>>>>>
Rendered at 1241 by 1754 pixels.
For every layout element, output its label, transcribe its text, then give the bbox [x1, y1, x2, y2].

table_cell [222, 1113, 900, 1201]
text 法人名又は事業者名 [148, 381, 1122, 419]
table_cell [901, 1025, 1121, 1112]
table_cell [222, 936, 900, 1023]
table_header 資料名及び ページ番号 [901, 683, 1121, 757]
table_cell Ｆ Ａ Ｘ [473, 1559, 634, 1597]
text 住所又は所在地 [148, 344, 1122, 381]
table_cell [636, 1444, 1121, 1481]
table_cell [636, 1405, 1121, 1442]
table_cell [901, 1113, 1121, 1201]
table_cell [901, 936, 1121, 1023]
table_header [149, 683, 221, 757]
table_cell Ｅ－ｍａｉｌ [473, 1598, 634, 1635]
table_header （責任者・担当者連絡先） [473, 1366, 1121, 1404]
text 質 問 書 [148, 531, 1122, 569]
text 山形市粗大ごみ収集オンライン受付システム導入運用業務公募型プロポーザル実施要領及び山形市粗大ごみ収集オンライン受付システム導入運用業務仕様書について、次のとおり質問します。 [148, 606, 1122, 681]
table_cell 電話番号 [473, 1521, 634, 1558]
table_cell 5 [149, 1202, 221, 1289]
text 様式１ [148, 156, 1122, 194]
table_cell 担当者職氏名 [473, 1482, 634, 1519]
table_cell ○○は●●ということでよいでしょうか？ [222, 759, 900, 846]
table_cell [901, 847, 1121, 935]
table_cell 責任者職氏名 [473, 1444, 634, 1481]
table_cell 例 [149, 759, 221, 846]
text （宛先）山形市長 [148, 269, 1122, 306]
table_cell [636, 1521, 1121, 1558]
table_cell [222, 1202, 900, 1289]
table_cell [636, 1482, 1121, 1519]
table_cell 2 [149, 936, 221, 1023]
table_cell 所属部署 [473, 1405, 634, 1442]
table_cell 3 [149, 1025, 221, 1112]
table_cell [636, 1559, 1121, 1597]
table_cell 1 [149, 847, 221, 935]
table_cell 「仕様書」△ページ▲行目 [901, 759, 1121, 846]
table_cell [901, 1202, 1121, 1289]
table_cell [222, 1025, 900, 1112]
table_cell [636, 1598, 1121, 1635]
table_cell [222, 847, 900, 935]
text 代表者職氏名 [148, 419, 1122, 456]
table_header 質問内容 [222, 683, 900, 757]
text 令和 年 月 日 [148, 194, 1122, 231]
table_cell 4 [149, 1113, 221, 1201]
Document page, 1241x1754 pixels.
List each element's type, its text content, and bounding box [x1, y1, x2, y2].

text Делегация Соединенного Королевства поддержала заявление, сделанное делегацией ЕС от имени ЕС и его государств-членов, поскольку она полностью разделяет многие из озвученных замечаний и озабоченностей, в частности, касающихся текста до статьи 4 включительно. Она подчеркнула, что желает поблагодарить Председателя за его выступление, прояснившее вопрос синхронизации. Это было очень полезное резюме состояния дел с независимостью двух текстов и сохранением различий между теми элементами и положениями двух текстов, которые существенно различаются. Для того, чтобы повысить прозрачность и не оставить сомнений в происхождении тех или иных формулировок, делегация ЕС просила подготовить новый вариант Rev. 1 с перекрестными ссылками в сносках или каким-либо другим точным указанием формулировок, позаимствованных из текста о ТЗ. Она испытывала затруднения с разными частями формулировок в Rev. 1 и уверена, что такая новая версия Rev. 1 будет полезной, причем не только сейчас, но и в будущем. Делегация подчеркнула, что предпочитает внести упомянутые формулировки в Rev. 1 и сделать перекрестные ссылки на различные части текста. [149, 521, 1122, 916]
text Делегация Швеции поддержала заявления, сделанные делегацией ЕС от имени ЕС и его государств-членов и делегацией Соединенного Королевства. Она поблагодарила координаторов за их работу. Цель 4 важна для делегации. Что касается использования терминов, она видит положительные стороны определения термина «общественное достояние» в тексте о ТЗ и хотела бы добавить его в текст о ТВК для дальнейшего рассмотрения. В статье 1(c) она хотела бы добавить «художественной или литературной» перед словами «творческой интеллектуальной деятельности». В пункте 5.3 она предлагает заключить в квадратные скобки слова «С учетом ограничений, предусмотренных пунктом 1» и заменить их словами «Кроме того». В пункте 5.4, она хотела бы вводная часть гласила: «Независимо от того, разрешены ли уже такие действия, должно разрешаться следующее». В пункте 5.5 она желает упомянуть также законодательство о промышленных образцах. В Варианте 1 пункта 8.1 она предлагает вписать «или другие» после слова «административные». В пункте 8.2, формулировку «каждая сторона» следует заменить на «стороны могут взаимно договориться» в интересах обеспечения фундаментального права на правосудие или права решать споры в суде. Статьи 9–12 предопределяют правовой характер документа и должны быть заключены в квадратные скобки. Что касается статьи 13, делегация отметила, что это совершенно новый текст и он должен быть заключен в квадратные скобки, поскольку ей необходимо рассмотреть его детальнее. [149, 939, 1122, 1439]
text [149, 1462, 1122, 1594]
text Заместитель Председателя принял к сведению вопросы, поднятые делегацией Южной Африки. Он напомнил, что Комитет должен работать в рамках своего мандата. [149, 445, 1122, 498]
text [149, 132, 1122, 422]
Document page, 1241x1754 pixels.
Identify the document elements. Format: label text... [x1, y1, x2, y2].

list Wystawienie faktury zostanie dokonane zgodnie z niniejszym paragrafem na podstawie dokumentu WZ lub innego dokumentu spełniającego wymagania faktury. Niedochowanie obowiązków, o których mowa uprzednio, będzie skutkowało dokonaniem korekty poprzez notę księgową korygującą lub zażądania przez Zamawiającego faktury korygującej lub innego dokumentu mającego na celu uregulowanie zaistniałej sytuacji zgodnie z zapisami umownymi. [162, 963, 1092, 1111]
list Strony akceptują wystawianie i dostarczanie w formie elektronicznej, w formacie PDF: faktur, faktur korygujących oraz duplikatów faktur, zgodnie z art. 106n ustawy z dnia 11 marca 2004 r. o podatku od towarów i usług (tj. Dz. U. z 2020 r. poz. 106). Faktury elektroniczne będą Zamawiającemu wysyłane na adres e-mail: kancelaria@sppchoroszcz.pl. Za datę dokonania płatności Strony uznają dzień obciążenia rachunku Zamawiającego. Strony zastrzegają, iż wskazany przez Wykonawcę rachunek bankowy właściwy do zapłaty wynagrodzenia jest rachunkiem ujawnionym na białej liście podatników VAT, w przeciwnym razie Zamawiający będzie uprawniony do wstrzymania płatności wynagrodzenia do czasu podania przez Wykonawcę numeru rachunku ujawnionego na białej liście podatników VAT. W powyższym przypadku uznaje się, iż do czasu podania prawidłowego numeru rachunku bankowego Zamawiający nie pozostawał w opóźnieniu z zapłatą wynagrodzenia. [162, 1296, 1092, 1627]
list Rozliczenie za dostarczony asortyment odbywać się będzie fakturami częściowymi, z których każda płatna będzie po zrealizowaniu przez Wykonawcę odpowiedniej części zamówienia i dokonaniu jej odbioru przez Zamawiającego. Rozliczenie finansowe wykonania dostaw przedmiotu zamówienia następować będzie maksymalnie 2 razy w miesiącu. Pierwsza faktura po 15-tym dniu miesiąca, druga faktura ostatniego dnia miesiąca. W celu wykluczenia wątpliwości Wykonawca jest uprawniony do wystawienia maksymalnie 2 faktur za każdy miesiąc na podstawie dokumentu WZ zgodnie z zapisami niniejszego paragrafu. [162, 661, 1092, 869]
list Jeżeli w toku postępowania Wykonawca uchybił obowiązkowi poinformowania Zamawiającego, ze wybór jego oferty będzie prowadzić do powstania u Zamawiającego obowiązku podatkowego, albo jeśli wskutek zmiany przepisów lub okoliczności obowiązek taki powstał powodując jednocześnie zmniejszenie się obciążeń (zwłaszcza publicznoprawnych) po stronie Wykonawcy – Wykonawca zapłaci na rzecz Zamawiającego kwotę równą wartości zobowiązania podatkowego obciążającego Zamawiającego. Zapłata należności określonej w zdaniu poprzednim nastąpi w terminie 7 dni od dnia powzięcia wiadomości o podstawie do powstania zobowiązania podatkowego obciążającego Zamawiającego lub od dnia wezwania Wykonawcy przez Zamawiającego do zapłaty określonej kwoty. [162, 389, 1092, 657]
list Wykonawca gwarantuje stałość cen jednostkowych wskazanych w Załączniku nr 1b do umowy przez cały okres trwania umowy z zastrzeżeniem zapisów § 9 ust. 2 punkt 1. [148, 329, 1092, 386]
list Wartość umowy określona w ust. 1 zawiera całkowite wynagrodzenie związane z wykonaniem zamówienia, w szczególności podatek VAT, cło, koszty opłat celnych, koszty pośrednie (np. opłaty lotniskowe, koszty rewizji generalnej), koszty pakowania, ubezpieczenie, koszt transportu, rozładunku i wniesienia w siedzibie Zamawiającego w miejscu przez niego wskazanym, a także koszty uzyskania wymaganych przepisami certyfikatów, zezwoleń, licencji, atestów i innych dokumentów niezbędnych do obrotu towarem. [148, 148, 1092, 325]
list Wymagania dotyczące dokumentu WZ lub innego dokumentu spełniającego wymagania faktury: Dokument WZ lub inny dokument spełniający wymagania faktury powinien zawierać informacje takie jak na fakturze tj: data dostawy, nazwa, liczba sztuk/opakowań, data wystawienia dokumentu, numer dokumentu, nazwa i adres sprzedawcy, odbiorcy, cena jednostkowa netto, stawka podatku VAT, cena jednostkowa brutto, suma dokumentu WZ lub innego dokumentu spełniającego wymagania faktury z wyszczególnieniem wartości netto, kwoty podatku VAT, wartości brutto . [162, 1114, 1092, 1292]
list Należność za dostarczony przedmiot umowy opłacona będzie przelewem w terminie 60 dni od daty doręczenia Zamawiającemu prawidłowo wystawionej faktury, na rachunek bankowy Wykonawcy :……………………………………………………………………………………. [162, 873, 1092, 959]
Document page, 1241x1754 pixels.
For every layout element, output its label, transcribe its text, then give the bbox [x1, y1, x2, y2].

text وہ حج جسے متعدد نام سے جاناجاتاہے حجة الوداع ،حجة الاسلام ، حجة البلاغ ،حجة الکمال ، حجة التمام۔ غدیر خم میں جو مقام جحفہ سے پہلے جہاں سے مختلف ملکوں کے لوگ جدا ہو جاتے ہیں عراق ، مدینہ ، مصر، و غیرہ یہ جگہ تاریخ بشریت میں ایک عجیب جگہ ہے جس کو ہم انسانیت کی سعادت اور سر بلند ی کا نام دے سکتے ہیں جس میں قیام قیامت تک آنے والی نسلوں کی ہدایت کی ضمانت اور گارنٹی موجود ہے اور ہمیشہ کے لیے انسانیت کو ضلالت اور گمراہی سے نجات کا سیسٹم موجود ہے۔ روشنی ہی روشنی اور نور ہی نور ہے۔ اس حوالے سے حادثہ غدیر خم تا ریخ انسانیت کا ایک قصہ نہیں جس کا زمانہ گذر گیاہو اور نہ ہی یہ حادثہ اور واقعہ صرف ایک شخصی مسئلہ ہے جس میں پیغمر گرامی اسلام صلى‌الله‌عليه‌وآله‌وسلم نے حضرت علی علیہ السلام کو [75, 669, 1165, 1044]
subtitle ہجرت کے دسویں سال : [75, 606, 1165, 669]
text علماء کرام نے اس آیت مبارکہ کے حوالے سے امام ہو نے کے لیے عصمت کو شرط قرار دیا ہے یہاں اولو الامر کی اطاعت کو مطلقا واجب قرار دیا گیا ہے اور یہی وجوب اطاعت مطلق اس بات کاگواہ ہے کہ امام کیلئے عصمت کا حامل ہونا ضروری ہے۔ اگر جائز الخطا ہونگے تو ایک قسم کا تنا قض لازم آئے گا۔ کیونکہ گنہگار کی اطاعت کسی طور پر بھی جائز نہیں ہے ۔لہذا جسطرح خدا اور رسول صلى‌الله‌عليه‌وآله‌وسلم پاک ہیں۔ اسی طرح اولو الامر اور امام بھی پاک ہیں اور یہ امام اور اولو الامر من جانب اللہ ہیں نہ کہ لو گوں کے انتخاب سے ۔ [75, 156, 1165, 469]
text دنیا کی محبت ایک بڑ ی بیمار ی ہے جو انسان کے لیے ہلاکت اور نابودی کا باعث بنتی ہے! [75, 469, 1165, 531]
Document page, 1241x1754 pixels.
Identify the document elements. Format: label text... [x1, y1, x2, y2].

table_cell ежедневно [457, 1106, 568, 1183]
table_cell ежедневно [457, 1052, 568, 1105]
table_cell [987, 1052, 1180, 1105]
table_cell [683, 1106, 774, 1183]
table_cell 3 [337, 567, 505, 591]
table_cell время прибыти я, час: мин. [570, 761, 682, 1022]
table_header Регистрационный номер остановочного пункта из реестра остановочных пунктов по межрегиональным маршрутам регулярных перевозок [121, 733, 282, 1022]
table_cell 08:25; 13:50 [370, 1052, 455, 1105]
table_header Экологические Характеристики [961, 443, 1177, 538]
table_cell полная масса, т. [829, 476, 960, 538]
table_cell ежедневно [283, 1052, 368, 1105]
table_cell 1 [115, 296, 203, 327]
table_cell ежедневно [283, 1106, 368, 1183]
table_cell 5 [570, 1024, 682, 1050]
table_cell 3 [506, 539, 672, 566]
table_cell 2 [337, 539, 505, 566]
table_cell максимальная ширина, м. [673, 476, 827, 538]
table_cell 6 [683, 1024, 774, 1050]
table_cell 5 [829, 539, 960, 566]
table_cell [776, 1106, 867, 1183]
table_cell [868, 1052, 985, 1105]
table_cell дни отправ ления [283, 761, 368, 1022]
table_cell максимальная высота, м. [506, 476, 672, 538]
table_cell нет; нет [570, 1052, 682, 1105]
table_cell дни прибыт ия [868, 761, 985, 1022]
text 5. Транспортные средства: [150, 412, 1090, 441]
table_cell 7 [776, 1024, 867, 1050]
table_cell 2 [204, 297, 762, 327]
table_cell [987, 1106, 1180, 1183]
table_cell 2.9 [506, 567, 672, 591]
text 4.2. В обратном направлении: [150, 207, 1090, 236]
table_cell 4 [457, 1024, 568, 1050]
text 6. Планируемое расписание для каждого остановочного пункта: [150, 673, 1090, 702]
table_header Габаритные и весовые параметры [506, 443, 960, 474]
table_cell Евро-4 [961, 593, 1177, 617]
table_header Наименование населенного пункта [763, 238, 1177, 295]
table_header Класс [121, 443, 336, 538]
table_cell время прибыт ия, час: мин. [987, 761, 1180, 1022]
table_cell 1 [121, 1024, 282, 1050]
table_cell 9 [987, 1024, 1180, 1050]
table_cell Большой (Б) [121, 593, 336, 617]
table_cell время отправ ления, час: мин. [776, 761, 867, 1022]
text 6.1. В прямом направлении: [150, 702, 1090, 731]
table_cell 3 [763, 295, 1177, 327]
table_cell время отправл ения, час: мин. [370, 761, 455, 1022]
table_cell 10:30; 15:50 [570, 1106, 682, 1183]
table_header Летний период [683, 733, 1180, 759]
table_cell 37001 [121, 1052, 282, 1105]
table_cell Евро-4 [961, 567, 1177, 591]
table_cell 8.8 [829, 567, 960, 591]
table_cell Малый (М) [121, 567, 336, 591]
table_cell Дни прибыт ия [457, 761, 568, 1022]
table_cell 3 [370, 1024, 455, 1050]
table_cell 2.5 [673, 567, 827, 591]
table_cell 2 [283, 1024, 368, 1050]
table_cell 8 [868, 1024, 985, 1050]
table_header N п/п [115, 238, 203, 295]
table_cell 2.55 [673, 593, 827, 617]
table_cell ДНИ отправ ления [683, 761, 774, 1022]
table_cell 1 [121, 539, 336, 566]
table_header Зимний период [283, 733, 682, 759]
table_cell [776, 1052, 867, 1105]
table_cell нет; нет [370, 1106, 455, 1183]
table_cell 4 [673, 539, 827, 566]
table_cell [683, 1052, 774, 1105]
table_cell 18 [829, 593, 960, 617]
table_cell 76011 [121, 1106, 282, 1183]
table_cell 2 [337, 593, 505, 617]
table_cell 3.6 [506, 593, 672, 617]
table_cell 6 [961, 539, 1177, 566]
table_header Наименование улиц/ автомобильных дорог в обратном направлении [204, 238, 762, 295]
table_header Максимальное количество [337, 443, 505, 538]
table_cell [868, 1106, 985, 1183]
<<<<<
Aim of the task:
Scan the entries above for the string "dostarczony" and copy each line that contains it.

Solution for this exercise:
list Rozliczenie za dostarczony asortyment odbywać się będzie fakturami częściowymi, z których każda płatna będzie po zrealizowaniu przez Wykonawcę odpowiedniej części zamówienia i dokonaniu jej odbioru przez Zamawiającego. Rozliczenie finansowe wykonania dostaw przedmiotu zamówienia następować będzie maksymalnie 2 razy w miesiącu. Pierwsza faktura po 15-tym dniu miesiąca, druga faktura ostatniego dnia miesiąca. W celu wykluczenia wątpliwości Wykonawca jest uprawniony do wystawienia maksymalnie 2 faktur za każdy miesiąc na podstawie dokumentu WZ zgodnie z zapisami niniejszego paragrafu. [162, 661, 1092, 869]
list Należność za dostarczony przedmiot umowy opłacona będzie przelewem w terminie 60 dni od daty doręczenia Zamawiającemu prawidłowo wystawionej faktury, na rachunek bankowy Wykonawcy :……………………………………………………………………………………. [162, 873, 1092, 959]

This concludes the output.